* _Text segment_:
——
Daniel Joshua Kash (born April 25, 1959) is a Canadian actor and film director.

Life and career
Kash was born in Montreal, Quebec, the son of Canadian opera singer Maureen Forrester and Toronto-born violinist and conductor Eugene Kash (May 1, 1912March 6, 2004). He is the brother of actress Linda Kash. His father's family was Jewish, while his mother converted to Judaism.

He studied acting at the Drama Centre in London, UK, and has appeared in both film and television. His first film role was Private Spunkmeyer in Aliens (1986). He has also directed three short films: Germgirl, Flip Phone and For Lease (released in 2007).

Credits
Kash has appeared in the films Life with Judy Garland: Me and My Shadows, Camp Rock 2: The Final Jam (as Axel Turner), The Hunt for the BTK Killer, Crown Heights, True Confections, Gross Misconduct, Mr. Rock 'n' Roll: The Alan Freed Story, The Path to 9/11, Solo, The Last Days of Patton, Mama and Easy Land.
——
Records from a data collection
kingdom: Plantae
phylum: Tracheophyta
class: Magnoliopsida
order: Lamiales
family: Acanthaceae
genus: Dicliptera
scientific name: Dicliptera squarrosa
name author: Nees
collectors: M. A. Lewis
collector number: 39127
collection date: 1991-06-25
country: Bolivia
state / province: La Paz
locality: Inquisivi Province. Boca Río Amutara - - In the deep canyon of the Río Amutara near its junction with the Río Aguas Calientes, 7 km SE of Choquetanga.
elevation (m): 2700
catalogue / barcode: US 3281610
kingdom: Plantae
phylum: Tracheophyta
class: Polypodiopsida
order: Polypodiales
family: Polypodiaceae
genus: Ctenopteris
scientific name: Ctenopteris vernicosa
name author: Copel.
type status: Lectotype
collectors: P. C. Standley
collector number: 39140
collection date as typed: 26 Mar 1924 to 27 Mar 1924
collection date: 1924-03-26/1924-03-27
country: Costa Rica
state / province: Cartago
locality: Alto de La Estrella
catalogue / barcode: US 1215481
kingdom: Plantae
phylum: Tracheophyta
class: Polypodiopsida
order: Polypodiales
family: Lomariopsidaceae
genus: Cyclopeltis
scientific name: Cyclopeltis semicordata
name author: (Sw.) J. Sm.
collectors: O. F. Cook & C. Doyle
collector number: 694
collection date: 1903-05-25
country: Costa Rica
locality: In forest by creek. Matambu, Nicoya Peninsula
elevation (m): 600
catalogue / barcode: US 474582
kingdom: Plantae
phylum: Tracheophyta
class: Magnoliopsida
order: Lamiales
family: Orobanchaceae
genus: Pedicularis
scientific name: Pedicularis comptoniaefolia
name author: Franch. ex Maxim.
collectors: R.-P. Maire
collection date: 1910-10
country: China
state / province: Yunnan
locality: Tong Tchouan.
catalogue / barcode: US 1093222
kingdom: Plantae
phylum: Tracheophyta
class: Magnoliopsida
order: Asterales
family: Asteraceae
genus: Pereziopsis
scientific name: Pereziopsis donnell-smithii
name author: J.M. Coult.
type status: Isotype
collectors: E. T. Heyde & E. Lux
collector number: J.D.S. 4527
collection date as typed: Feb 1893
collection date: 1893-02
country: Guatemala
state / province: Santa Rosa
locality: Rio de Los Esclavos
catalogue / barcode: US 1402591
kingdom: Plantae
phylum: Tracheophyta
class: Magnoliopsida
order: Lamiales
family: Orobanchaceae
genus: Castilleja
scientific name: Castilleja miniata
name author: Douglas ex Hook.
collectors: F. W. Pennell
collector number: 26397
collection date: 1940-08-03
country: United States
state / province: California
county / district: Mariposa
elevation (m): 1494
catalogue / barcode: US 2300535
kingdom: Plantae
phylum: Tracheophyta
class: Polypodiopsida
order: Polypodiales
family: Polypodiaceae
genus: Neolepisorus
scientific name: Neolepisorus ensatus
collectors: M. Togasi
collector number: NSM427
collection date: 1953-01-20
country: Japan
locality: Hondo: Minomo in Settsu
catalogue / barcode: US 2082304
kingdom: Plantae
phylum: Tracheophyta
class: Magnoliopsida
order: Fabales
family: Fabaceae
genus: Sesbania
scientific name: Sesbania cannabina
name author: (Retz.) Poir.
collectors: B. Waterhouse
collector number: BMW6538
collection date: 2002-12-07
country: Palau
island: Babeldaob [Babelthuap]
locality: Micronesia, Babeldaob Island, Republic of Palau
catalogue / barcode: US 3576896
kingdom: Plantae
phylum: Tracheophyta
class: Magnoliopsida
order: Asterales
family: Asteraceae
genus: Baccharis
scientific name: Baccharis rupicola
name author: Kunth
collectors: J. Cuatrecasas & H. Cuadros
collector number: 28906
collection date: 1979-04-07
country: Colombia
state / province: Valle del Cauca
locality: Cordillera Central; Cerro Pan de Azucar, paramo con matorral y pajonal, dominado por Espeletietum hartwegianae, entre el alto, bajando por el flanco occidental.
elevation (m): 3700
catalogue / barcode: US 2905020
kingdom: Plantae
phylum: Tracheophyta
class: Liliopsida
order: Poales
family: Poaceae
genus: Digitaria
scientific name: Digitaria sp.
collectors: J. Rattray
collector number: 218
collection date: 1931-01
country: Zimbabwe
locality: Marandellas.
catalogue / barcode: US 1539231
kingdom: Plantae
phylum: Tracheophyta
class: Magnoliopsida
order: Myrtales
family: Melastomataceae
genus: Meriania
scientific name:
——
* _Problem set_:
(1) According to the biography, what was Kash's first film role?
(2) Reproduce word for word the passage of the biography starting with "Daniel Joshua Kash" and going on through "converted to Judaism.".

* _Problem solutions_:
(1) His first film role was Private Spunkmeyer in Aliens (1986).

(2)
Daniel Joshua Kash (born April 25, 1959) is a Canadian actor and film director.

Life and career
Kash was born in Montreal, Quebec, the son of Canadian opera singer Maureen Forrester and Toronto-born violinist and conductor Eugene Kash (May 1, 1912March 6, 2004). He is the brother of actress Linda Kash. His father's family was Jewish, while his mother converted to Judaism.